In another long-running legal battle, American citizens Ilya and Vadim Segal allege that Ukrainian oligarch billionaire Dmitry Firtash (being extradited to the US to face bribery charges ) and his DF Group allegedly supported  by MP Ivan Fursin and by Sergei Levochkin (former head of the Administration of President Yanukovich and Firtash partner at Inter News Channel) seized a $50 million soybean plant they owned through “a campaign of fraud, physical threats, coercion and corruption.” After a series of legal victories, the Segal brothers still struggle to get access to their factory.

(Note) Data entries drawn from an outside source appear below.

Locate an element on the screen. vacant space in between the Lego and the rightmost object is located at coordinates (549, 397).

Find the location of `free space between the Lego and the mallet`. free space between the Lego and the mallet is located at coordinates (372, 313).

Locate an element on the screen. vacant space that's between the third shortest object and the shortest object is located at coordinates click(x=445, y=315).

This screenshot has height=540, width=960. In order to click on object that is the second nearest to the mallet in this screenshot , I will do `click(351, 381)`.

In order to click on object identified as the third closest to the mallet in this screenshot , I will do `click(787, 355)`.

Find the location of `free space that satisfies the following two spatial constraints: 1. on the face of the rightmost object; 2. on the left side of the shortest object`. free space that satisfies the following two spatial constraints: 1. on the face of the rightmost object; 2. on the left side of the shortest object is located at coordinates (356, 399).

In his meeting with Ukrainian President Poroshenko last June, Vice President Pence stressed the importance of “continued reforms to fight corruption, improve the business climate, and keep Ukraine's International Monetary Fund program on track.” This anodyne-sounding advice goes to the heart of Ukraine’s national epidemic.  Curing the cancer of corruption will require radical surgery and The Global Magnitsky Human Rights Accountability Act might be one of the options to punish corrupted foreign officials.